Utah meteorologist Ed Zipser, left, shown here with Lis Cohen and Jay Mace last January, is part of a NASA-backed team that is studying why some storm systems fizzle and others become hurricanes.
Tom Smart, Deseret Morning News
KAWSARA, Senegal Ed Zipser knew Ernesto as a baby. The meteorologist flew through the weather system when it was just a patch of turbulence off the coast of West Africa. Ernesto then grew up to be the first hurricane of the 2006 season.
Scientists know that 4 out of 5 tropical storms hitting the United States including the deadly and destructive hurricane Katrina a year ago start out in the waters off Africa before blowing across the Atlantic.

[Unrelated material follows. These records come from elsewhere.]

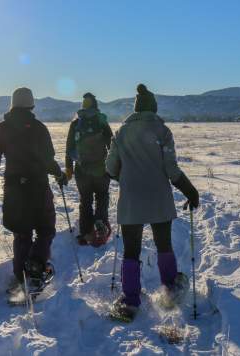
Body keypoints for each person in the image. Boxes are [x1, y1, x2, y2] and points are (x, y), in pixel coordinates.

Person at [105, 84, 199, 320]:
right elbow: (171, 169)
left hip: (131, 199)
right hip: (159, 197)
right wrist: (190, 191)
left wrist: (125, 178)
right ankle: (169, 290)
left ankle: (130, 300)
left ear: (135, 109)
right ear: (154, 108)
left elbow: (109, 168)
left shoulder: (121, 133)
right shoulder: (163, 132)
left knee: (131, 250)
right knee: (163, 244)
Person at [0, 87, 67, 290]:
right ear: (31, 105)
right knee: (45, 229)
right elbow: (48, 159)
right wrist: (59, 174)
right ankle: (36, 265)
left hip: (14, 189)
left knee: (21, 232)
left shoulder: (1, 128)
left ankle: (21, 277)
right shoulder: (39, 128)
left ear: (13, 104)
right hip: (38, 187)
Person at [65, 92, 113, 246]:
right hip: (101, 169)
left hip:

What they don't really understand is why some systems fizzle and others whip up into monster hurricanes. So Zipser and his colleagues are in West Africa, trying to unlock the secrets of the storm as part of the NASA-backed study known as NAMMA (NASA African Monsoon Multidisciplinary Analyses).
Using a DC-8 jet, they fly through thunderstorms trying to map the precise contours with banks of sensors measuring wind speed and direction, cloud shapes and contents, rainfall rates, temperature, humidity, and atmospheric pressure.

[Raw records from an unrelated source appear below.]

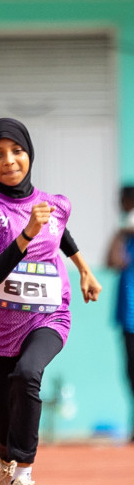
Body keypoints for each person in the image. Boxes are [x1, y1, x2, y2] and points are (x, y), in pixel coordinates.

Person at [0, 118, 100, 485]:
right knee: (4, 424)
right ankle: (4, 451)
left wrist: (84, 270)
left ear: (29, 153)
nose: (9, 160)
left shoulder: (54, 204)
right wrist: (24, 234)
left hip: (49, 317)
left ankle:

"It's a bit like taking a bumpier-than-average commercial flight you'd maybe spill a cup of coffee," says the storm expert from the University of Utah, describing his field research.
The scientists have also set up three state-of-the-art radars one on the coast of Senegal, one on the Cape Verde Islands to the west, and another in landlocked Niger to the east.
Residents in the tiny Senegalese hamlet of Kawsara crane their necks to look at the radar that pokes its head up incongruously between the gingerbread-plum and cashew-nut trees that dot the scrubland.
The people of this area generally have a more traditional take on meteorology, banging drums or slaughtering a cow on the beach to summon the rains.
Now, 6 million pieces of electronic data are being collected on their doorstep every 15 minutes as scientists try to discover why 95 percent of West African storms collapse out at sea, and more centrally why the other 5 percent don't.
For about a month ending in mid-September, the NASA-backed researchers will collect information about the initial stages of a storm. Once the storm's life cycle is complete, and scientists know whether it ultimately intensified or weakened, they will look back over the early data and try to pick out the characteristics that gave birth to a big storm.